A fiery plane crash on 9/11/74 changed Charleston forever. 50 years later, its scars linger.

Parts of Linda Rumph’s life are missing. Before the crash, there was. There is also the after. Rumph had just moved to Flagler College as a freshman, and she was still getting used to the Florida institution, which was around 300 miles away from her Isle of Palms home. Moving in day wasn’t easy. As Rumph’s parents, best friend from high school, and she packed the car to head back to South Carolina, loneliness took over. But her father would not allow his eldest daughter to go unsatisfied.

Navy Capt. Felix Vecchione called in Italian from the automobile, “Hang on a minute.” His daughter did, allowing Vecchione ample opportunity to bid her farewell with a kiss. Rumph saw her father alive for the very last time that day. Vecchione made a name for himself as a warship commander, even setting off explosives in the waters near Vietnam. He passed away considerably closer to home, on September 11, 1974, in a horrific jet crash in Charlotte that left families irreparably shattered and brought about long-lasting aviation reforms.

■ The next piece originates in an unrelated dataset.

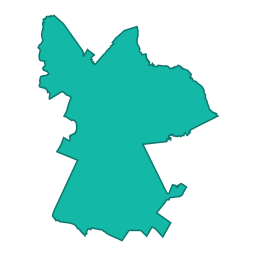 Oriental, Puebla, Mexico (Robinson projection)
{"feature_id": "50627088B61096049889972", "entity_name": "Oriental", "entity_type": "district", "adm_level": 2, "iso_a3": "MEX", "parent_name": "Mexico", "parent_adm1": "Puebla", "projection": "robinson", "projection_center": [-97.583, 19.328], "detail": "fine", "context": "isolated", "style": "filled", "palette": "teal", "viewbox_px": 256, "rotation_deg": 0, "n_neighbors": 0, "source": "geoboundaries", "source_scale": "gbopen_adm2", "svg_char_len": 5546}
<svg xmlns="http://www.w3.org/2000/svg" viewBox="0 0 256 256"><path d="M39.4,86.5L40.4,87.1L42.0,87.5L42.4,87.8L42.7,87.9L43.0,87.6L43.4,87.5L44.3,88.2L45.4,88.1L45.5,88.2L45.8,89.1L46.1,89.3L46.6,89.8L46.8,89.8L47.5,90.3L47.5,92.1L47.6,92.4L48.1,92.1L48.4,92.1L49.6,92.9L49.9,93.4L49.8,94.7L49.4,96.3L49.5,97.4L49.2,98.6L49.6,99.1L62.4,91.3L66.6,95.0L67.4,95.2L69.6,96.2L71.0,97.3L68.4,104.7L66.9,110.2L66.3,111.8L64.0,116.3L66.8,117.2L68.3,118.3L71.7,120.5L72.5,120.1L74.3,120.3L74.6,120.7L76.0,122.4L76.5,123.9L76.7,127.8L76.6,128.4L76.8,128.8L76.7,129.5L76.2,130.2L76.1,131.3L75.6,132.0L75.9,132.2L75.1,133.2L74.8,133.0L73.9,134.0L73.6,134.2L72.8,134.1L70.9,135.6L70.7,135.2L69.6,136.3L70.2,138.9L70.0,140.0L69.3,140.9L63.7,137.6L62.3,141.6L60.3,146.1L58.7,148.9L56.8,151.7L77.6,160.2L54.7,209.4L52.8,214.2L52.8,216.1L53.1,216.8L53.5,217.4L55.2,218.7L55.0,219.3L55.7,220.0L55.8,220.6L56.4,220.6L57.2,220.3L57.9,220.5L58.2,220.1L58.9,220.2L59.4,221.6L69.6,223.0L71.1,223.3L74.7,224.7L77.3,227.7L77.3,228.3L79.9,229.6L80.1,230.6L84.9,235.7L85.3,233.8L85.5,233.6L86.6,234.0L86.8,233.7L86.6,233.2L86.7,232.8L86.5,232.3L86.8,231.1L87.3,230.4L88.4,228.5L89.9,229.1L90.6,229.7L91.7,228.0L91.9,228.0L94.6,228.6L102.9,230.1L103.2,230.3L103.5,231.2L105.6,232.2L106.8,233.5L108.6,234.4L109.9,235.2L117.6,238.5L122.0,240.6L129.0,230.4L140.9,230.5L146.7,236.2L151.9,227.1L155.2,228.6L157.9,231.5L162.8,237.0L170.7,222.8L156.6,212.8L164.5,203.1L164.2,203.0L166.0,200.9L166.9,199.5L167.3,199.7L168.2,199.8L169.3,199.6L169.1,199.1L169.1,198.8L169.7,197.8L177.4,196.7L178.6,196.6L178.9,196.7L179.2,196.4L181.1,195.8L182.4,194.6L183.9,191.4L185.6,188.5L186.5,187.0L184.9,186.0L183.4,184.8L183.2,184.8L181.0,183.5L180.1,184.1L179.2,184.9L177.1,185.8L178.3,186.5L177.2,187.6L176.8,187.0L176.3,186.7L175.2,185.3L174.7,185.2L174.6,185.4L172.5,184.7L169.0,193.3L168.1,193.7L167.5,193.6L167.1,193.2L166.1,191.5L142.8,144.3L166.9,141.5L166.7,139.2L168.1,139.5L168.5,139.0L169.5,139.0L169.9,139.6L170.7,139.8L170.7,137.8L168.5,137.5L168.6,136.5L168.7,136.4L169.2,136.3L169.2,135.3L171.0,135.3L171.3,135.2L170.9,134.6L172.1,134.3L173.3,135.2L173.4,136.0L175.3,136.0L175.7,136.1L175.9,136.5L178.0,136.2L178.1,136.4L179.9,135.7L180.5,136.6L182.1,135.7L183.9,135.5L183.7,134.8L185.3,132.8L187.0,135.3L187.3,135.5L190.4,132.1L189.3,131.5L189.5,130.7L190.6,129.9L201.9,123.9L203.6,123.2L217.5,116.2L217.9,116.1L217.4,115.6L216.2,114.6L216.5,113.7L215.1,113.1L215.1,113.4L212.1,111.8L211.6,111.7L211.2,110.7L209.6,109.6L209.6,109.2L209.0,108.3L208.8,106.9L208.6,106.5L208.5,106.1L207.3,103.0L207.1,101.8L206.9,101.0L206.3,100.1L205.6,98.2L205.2,98.2L205.4,97.4L205.4,94.8L204.1,92.8L204.0,90.2L203.2,88.6L201.9,86.6L201.2,86.0L200.2,85.1L197.5,83.3L196.9,82.2L196.3,81.7L195.7,81.4L193.7,80.9L192.9,80.1L192.3,78.6L191.8,78.2L191.2,78.4L190.8,78.4L190.7,78.2L190.5,78.3L190.3,78.2L190.4,77.8L190.7,77.6L190.7,77.4L190.3,77.2L190.8,77.0L190.8,76.8L190.5,76.6L190.5,76.4L190.4,75.9L190.7,75.2L190.9,75.2L191.0,75.1L190.8,75.0L190.8,74.9L191.1,74.7L191.0,74.1L187.9,70.6L186.2,69.7L183.8,69.0L182.9,69.0L182.7,68.8L182.7,68.5L182.2,68.4L182.4,67.9L181.6,67.5L181.3,67.6L181.1,66.9L180.6,66.8L180.3,66.2L179.8,65.9L178.9,65.7L178.3,65.3L177.8,65.5L176.9,66.8L176.5,66.8L175.8,67.2L175.4,67.1L174.7,66.6L173.3,68.0L174.0,68.7L173.0,68.4L172.4,68.0L172.2,68.2L169.8,68.7L169.2,67.6L167.8,66.5L167.8,66.3L166.6,66.1L165.6,65.7L164.6,66.2L164.2,66.2L160.0,65.5L158.6,65.4L158.3,65.3L157.7,65.5L157.4,66.1L156.7,66.5L156.0,66.5L155.2,66.3L153.3,66.1L153.8,64.7L153.6,64.6L152.7,64.7L152.6,63.8L152.4,63.5L152.0,64.8L151.4,64.9L151.3,65.2L150.7,65.0L148.9,64.9L149.3,64.0L149.7,62.4L149.1,61.5L148.4,61.7L148.3,60.5L147.8,60.2L147.6,59.7L147.2,60.0L147.1,59.9L147.1,59.4L146.9,58.5L146.3,58.0L146.5,57.9L146.4,57.0L146.2,57.1L145.9,55.7L146.3,54.6L145.8,53.9L144.2,54.4L143.5,54.4L141.8,54.7L141.4,53.0L139.4,51.5L139.7,49.7L139.7,48.5L138.9,46.6L137.5,44.3L137.0,42.3L137.0,40.3L137.1,40.0L137.0,39.2L137.2,38.7L137.2,38.1L137.5,37.2L137.8,36.6L137.8,35.6L138.1,34.2L137.9,33.9L137.7,32.9L138.0,30.4L137.6,29.8L137.4,28.8L137.4,27.5L137.0,26.6L125.8,30.1L124.1,30.8L123.3,31.4L120.1,34.6L119.6,34.8L118.5,35.9L115.4,38.4L115.3,39.0L112.3,42.5L113.7,43.8L111.0,45.8L110.0,48.0L108.9,48.7L108.0,49.9L107.3,50.3L106.4,51.4L105.7,52.7L105.3,53.1L104.7,53.6L102.9,55.3L95.8,63.7L95.3,64.5L94.7,64.4L94.9,63.9L93.1,63.4L93.6,62.0L91.7,61.6L92.2,59.8L90.6,59.4L92.0,57.0L92.5,56.4L94.0,55.2L93.7,55.0L94.1,54.7L88.6,50.6L87.6,49.5L83.2,56.7L83.4,53.0L82.6,50.8L63.5,23.9L54.0,15.4L53.4,15.8L52.2,16.1L50.9,16.2L50.8,15.7L49.5,16.5L49.2,16.8L48.5,16.4L46.8,16.5L46.0,17.3L45.9,17.8L45.2,18.1L45.0,18.3L45.0,18.9L44.5,18.7L44.0,19.1L43.7,19.3L43.2,19.4L43.1,19.6L43.7,21.6L43.4,22.0L43.5,22.4L43.2,22.6L43.8,22.8L42.7,23.3L42.8,25.2L43.2,25.3L43.0,26.0L43.5,26.5L43.5,27.0L42.8,29.1L42.6,29.4L42.8,29.8L42.4,30.4L41.6,34.4L42.0,37.3L42.7,39.9L42.7,40.6L42.3,41.9L41.6,43.0L41.2,43.4L40.5,44.3L39.5,44.9L39.2,45.2L38.1,47.8L39.2,48.3L39.9,49.4L40.2,50.4L40.3,51.0L40.1,51.7L39.8,52.2L39.1,55.5L39.3,58.6L39.5,59.4L39.8,60.0L40.7,60.6L44.0,61.1L44.6,61.2L44.8,61.3L44.6,63.1L45.2,64.6L45.2,65.3L44.6,66.4L43.7,66.7L43.6,67.0L43.2,67.4L42.9,68.0L43.0,68.7L43.3,69.0L43.1,69.3L43.5,69.5L43.7,70.3L44.7,70.5L45.2,70.9L45.9,70.9L46.3,71.2L46.5,71.0L46.8,71.0L47.3,71.2L47.5,71.8L48.0,72.7L48.9,73.9L47.8,74.6L45.8,75.5L45.2,75.7L44.8,75.6L43.0,75.8L40.7,76.6L40.5,76.8L40.3,78.5L39.9,79.5L39.8,81.3L40.3,83.0L39.9,83.9L39.5,84.2L39.4,86.5Z" fill="#14b8a6" stroke="#0f766e" stroke-width="1.5"/></svg>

It has been fifty years since the September morning the jet carrying eighty-two people took off from Charleston. Of those, 72 would perish in the disaster. The day has become associated with the terrorist attacks of 2001, which left thousands of people injured and 2,977 dead in more recent decades. For the Eastern Air Lines Flight 212 families, however, 9/11 has meant something else for the past fifty years. It’s a day of introspection and quiet suffering over a crash that is fading from the collective consciousness. Residents of Charlotte and Charleston won’t find a sizable memorial honoring the dead and survivors—this in spite of the disaster taking the lives of so many people in their prime, over half of whom were from the Holy City.